[Records drawn from a dataset]
****

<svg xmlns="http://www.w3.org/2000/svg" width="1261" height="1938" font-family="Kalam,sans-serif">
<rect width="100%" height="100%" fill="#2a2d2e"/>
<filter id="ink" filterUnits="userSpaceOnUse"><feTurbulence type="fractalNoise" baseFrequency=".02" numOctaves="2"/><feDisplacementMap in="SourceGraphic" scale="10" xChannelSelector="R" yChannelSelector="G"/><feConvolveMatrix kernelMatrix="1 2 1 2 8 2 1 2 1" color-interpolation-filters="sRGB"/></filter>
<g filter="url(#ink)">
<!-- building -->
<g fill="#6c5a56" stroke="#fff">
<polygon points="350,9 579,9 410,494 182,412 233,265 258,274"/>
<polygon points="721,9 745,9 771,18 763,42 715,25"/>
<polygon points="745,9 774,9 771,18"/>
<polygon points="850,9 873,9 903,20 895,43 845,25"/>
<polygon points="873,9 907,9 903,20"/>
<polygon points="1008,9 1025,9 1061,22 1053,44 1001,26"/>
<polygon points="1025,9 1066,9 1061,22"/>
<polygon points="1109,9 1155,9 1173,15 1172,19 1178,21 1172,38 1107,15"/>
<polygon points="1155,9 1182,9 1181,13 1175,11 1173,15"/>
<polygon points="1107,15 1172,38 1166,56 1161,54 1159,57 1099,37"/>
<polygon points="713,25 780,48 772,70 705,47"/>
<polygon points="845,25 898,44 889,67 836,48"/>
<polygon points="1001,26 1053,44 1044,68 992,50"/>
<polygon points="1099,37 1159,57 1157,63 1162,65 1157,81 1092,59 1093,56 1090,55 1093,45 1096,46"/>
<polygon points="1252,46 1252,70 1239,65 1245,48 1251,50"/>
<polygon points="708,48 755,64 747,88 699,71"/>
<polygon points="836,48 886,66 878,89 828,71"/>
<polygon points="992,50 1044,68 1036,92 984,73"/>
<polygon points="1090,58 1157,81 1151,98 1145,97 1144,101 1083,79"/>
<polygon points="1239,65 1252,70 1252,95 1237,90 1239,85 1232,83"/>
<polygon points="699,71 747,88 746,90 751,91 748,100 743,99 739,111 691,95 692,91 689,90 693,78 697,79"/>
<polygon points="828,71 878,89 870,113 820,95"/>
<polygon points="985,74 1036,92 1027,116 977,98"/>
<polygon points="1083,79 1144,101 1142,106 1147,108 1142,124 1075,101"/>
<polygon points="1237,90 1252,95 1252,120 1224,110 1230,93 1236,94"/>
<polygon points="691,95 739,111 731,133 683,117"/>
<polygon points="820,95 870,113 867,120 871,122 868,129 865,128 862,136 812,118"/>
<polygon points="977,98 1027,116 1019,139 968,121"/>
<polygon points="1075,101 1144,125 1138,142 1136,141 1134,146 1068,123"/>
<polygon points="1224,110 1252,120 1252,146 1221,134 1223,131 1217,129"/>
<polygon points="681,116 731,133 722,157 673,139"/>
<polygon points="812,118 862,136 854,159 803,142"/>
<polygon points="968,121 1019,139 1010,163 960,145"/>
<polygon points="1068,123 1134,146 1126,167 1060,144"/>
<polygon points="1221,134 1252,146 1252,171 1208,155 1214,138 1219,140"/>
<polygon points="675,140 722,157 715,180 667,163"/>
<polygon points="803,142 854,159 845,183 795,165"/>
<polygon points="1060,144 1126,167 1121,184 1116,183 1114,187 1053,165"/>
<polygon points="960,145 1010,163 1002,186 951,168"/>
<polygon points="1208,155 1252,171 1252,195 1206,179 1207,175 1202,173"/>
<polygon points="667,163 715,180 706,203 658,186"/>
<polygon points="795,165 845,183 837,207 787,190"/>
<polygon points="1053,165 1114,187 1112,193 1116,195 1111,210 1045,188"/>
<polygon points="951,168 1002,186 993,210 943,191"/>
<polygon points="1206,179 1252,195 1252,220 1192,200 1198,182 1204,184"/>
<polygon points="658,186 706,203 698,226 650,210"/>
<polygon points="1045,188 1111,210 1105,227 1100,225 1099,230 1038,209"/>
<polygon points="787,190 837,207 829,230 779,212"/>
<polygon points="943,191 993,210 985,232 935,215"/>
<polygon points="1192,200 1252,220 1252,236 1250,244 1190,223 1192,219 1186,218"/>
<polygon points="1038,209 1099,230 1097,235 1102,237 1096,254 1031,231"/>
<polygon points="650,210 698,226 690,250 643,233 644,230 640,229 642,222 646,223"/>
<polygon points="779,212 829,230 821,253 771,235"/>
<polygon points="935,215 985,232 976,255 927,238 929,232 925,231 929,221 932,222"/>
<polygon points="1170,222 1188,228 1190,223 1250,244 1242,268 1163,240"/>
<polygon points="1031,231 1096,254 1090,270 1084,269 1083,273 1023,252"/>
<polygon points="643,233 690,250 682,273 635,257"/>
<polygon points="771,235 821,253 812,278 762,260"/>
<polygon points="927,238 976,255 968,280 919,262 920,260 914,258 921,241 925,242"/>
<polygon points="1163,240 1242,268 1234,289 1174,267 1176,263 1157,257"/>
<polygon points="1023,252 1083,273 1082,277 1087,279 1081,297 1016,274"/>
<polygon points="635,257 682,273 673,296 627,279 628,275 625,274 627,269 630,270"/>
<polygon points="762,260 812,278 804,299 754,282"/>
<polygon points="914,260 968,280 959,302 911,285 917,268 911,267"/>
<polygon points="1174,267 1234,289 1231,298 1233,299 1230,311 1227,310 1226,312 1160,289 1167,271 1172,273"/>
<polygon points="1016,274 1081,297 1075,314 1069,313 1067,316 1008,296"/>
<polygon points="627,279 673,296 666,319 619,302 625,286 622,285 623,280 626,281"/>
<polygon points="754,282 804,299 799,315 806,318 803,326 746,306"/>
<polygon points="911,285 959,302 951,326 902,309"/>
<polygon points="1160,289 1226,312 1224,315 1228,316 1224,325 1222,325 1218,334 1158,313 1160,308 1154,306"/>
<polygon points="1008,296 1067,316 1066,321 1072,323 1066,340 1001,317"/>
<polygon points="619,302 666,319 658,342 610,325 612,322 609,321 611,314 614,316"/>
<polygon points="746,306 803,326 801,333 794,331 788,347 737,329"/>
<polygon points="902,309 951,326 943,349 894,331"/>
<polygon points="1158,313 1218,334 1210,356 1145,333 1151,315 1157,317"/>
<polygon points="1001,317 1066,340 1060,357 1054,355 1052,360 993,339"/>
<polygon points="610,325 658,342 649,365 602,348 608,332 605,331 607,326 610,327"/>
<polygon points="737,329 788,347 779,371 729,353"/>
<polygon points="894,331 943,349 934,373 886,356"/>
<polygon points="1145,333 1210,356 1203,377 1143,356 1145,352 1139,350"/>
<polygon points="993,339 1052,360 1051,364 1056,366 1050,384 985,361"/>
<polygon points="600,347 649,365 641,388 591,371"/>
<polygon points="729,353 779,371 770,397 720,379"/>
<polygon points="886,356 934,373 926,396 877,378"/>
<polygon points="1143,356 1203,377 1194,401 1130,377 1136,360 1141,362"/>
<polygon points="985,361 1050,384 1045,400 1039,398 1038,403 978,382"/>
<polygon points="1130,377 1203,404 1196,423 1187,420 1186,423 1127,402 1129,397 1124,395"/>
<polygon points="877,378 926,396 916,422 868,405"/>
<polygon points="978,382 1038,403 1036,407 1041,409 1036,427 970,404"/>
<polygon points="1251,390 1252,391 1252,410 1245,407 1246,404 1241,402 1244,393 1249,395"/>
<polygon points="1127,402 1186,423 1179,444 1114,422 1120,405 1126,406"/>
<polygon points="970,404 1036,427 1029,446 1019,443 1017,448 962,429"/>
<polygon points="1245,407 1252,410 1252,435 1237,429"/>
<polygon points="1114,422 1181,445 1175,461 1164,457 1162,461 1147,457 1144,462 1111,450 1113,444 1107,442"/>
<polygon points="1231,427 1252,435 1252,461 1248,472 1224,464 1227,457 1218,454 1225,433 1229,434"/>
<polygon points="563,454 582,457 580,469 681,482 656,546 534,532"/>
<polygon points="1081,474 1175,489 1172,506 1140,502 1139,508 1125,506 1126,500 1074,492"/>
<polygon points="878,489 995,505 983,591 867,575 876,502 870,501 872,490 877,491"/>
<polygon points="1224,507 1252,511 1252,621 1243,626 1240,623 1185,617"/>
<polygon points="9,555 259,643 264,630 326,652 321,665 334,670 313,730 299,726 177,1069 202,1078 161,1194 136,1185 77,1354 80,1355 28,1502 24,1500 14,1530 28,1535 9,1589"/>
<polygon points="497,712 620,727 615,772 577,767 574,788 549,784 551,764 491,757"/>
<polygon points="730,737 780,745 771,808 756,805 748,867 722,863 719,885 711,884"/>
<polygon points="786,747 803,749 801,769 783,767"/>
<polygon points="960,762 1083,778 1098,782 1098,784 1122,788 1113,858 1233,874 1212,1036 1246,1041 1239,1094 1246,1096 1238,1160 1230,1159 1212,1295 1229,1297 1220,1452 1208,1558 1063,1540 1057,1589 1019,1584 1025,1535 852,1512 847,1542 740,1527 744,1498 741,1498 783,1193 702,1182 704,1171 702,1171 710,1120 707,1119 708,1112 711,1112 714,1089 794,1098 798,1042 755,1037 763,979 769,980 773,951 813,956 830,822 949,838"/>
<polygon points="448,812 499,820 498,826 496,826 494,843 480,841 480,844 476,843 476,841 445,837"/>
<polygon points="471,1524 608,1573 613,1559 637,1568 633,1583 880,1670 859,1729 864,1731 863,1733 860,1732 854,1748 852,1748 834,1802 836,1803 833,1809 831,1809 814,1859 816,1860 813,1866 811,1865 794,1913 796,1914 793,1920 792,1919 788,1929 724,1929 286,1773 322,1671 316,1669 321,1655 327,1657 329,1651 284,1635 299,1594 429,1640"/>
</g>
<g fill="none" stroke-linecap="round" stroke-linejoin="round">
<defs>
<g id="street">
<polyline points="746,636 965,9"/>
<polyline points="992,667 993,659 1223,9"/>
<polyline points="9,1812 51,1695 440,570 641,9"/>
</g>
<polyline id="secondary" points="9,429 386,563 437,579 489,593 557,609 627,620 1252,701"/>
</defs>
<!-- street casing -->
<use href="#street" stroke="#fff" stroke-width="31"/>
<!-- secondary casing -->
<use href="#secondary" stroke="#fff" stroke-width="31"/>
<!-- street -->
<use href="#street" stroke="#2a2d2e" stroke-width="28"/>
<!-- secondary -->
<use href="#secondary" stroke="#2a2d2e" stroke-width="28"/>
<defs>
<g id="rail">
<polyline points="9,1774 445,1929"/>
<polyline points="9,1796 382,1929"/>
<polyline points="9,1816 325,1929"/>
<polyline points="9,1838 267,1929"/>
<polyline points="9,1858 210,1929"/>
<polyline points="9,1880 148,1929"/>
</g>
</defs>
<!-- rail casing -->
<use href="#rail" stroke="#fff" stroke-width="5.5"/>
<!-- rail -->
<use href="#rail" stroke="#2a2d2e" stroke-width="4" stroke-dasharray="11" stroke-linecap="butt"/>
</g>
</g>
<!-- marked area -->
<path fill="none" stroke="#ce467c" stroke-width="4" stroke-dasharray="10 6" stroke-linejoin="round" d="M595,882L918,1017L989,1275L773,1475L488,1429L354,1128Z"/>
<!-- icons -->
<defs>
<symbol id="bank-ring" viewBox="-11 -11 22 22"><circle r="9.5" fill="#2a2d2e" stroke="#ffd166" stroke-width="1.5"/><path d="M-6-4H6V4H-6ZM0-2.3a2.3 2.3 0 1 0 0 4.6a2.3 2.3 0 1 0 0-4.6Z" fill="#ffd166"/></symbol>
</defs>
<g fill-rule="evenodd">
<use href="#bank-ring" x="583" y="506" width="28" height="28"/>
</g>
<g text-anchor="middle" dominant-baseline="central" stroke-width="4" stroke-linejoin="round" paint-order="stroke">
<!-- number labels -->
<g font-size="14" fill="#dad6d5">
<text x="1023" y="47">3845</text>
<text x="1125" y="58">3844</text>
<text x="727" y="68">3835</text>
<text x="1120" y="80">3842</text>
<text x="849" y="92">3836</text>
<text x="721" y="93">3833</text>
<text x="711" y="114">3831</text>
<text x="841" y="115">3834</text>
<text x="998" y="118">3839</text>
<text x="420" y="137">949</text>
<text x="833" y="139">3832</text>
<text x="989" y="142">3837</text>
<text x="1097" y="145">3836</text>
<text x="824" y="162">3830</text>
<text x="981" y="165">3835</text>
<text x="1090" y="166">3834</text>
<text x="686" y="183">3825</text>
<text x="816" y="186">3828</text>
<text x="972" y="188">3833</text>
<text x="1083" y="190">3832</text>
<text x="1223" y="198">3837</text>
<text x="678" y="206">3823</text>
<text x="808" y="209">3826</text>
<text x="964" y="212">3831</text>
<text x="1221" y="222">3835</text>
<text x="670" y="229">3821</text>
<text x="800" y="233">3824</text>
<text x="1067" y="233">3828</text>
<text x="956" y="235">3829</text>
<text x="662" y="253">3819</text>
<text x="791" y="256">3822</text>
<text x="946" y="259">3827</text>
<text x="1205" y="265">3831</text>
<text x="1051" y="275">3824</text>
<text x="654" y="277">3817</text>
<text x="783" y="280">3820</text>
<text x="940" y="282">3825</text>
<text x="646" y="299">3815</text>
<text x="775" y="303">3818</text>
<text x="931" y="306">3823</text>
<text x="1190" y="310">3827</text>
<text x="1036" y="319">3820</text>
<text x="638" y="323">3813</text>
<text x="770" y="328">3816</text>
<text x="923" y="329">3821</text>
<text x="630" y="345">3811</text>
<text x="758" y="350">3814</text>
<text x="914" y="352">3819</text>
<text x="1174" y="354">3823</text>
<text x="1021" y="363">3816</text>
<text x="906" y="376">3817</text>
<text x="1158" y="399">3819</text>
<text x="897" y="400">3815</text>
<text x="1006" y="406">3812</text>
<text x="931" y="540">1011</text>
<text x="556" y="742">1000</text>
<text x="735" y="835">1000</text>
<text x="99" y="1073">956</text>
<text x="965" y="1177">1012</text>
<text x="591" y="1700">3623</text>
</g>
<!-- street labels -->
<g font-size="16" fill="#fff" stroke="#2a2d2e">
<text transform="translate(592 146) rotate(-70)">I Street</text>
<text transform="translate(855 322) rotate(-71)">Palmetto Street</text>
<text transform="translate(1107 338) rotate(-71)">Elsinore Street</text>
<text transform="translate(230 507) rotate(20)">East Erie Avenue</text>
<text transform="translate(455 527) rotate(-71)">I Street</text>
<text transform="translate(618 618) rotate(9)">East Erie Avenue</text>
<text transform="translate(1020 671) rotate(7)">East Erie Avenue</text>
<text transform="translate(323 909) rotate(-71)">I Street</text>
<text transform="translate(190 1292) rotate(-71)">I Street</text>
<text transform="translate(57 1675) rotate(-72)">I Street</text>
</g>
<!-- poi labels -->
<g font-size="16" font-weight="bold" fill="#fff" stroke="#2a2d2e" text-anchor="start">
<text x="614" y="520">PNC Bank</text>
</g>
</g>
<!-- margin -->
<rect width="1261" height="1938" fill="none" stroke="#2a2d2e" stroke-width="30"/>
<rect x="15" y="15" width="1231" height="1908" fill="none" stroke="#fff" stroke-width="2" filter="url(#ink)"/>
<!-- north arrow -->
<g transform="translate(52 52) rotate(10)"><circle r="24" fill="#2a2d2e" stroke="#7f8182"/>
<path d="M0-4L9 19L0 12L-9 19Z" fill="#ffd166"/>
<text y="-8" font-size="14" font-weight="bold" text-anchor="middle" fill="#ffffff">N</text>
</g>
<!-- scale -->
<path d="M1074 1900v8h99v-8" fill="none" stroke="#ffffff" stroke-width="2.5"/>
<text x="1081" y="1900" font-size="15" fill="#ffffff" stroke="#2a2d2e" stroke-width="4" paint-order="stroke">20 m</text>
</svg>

****

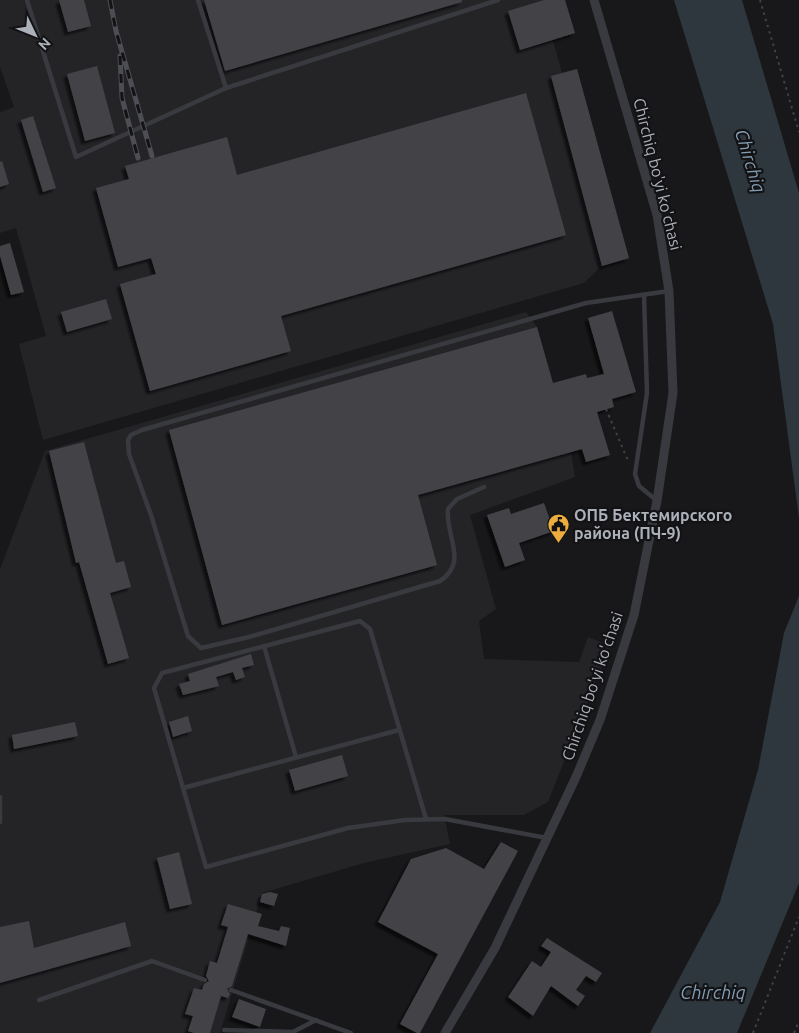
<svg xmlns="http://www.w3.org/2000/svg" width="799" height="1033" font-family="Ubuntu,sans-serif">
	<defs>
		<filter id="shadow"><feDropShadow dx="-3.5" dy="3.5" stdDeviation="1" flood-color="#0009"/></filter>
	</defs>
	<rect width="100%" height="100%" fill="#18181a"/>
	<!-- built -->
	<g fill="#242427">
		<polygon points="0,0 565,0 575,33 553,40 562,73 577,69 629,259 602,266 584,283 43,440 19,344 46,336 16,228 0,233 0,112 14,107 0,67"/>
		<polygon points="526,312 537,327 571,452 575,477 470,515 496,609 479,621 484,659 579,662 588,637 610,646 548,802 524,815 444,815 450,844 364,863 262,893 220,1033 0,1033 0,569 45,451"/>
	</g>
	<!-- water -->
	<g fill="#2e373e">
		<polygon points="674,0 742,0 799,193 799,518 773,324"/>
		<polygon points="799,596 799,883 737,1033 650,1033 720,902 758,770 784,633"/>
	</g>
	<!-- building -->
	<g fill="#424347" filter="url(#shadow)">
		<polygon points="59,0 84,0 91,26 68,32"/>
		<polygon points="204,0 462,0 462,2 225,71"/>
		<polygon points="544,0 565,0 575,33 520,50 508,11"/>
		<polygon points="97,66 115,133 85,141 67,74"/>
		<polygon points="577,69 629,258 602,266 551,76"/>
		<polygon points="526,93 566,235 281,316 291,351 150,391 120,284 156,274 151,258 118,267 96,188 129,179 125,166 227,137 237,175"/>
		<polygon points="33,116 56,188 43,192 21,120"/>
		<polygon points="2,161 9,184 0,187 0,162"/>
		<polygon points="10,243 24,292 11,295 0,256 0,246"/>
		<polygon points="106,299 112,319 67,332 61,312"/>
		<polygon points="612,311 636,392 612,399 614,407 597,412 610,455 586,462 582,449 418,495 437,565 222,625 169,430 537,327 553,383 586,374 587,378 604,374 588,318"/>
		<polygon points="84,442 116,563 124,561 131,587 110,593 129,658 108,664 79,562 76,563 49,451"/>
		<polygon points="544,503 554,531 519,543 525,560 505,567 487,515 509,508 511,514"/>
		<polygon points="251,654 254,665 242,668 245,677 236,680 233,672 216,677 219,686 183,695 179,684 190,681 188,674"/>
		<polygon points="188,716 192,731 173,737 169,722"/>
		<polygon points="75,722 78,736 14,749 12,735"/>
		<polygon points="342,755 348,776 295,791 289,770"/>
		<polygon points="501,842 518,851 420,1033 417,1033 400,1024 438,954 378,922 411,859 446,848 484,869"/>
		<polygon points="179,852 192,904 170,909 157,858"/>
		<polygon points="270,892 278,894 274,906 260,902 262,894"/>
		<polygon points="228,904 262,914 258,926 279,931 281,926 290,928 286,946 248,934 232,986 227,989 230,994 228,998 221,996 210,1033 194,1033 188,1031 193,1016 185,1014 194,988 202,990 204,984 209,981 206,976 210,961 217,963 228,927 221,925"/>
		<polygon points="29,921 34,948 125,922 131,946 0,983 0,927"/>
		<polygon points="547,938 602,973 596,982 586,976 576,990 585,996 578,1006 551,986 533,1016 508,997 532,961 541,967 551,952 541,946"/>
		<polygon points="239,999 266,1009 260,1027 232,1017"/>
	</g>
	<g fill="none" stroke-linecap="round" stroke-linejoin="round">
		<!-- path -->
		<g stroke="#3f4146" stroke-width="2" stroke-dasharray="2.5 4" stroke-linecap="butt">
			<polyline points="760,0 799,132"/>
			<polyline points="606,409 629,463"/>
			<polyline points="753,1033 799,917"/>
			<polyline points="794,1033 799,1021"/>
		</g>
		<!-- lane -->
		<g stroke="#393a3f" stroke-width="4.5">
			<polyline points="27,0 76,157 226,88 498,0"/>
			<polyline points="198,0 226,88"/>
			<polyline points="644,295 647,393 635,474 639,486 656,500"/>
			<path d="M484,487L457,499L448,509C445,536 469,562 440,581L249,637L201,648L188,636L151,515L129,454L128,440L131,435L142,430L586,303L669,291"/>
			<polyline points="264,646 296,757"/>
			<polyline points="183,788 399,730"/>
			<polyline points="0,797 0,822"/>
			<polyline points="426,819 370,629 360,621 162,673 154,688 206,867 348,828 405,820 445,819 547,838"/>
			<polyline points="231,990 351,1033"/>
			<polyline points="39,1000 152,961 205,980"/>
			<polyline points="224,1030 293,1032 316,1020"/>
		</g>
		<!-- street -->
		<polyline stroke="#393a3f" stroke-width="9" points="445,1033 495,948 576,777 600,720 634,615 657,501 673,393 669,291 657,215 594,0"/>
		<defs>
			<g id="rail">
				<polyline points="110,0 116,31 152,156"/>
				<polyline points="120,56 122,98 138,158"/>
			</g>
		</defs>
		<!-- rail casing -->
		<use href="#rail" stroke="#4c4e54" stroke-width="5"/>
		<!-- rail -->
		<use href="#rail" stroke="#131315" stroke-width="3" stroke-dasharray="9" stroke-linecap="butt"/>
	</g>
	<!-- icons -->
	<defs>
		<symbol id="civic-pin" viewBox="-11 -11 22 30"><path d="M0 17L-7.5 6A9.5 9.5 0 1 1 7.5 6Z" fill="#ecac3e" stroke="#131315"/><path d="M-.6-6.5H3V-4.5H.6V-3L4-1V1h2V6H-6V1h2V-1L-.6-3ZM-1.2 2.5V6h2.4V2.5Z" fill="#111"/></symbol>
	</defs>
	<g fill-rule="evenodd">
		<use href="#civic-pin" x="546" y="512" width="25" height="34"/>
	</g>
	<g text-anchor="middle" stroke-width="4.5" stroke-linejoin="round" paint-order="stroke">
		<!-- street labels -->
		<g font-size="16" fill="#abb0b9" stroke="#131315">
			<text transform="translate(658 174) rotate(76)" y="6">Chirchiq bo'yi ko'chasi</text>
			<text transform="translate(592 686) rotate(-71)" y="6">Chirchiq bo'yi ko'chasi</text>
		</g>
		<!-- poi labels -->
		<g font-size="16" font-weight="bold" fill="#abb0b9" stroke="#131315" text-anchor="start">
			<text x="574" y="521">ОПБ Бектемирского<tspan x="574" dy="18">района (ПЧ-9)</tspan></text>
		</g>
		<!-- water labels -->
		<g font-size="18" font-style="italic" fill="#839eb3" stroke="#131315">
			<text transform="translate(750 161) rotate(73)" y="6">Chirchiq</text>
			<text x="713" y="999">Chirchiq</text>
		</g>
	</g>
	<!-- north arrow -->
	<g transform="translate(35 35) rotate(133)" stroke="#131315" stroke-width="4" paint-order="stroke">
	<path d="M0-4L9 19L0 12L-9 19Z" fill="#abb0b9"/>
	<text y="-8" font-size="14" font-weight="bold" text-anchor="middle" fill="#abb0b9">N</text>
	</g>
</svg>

****

Exercise: Copy task for the entries above: every line with the string "anchor".

Response area:
<g text-anchor="middle" dominant-baseline="central" stroke-width="4" stroke-linejoin="round" paint-order="stroke">
<g font-size="16" font-weight="bold" fill="#fff" stroke="#2a2d2e" text-anchor="start">
<text y="-8" font-size="14" font-weight="bold" text-anchor="middle" fill="#ffffff">N</text>
	<g text-anchor="middle" stroke-width="4.5" stroke-linejoin="round" paint-order="stroke">
		<g font-size="16" font-weight="bold" fill="#abb0b9" stroke="#131315" text-anchor="start">
	<text y="-8" font-size="14" font-weight="bold" text-anchor="middle" fill="#abb0b9">N</text>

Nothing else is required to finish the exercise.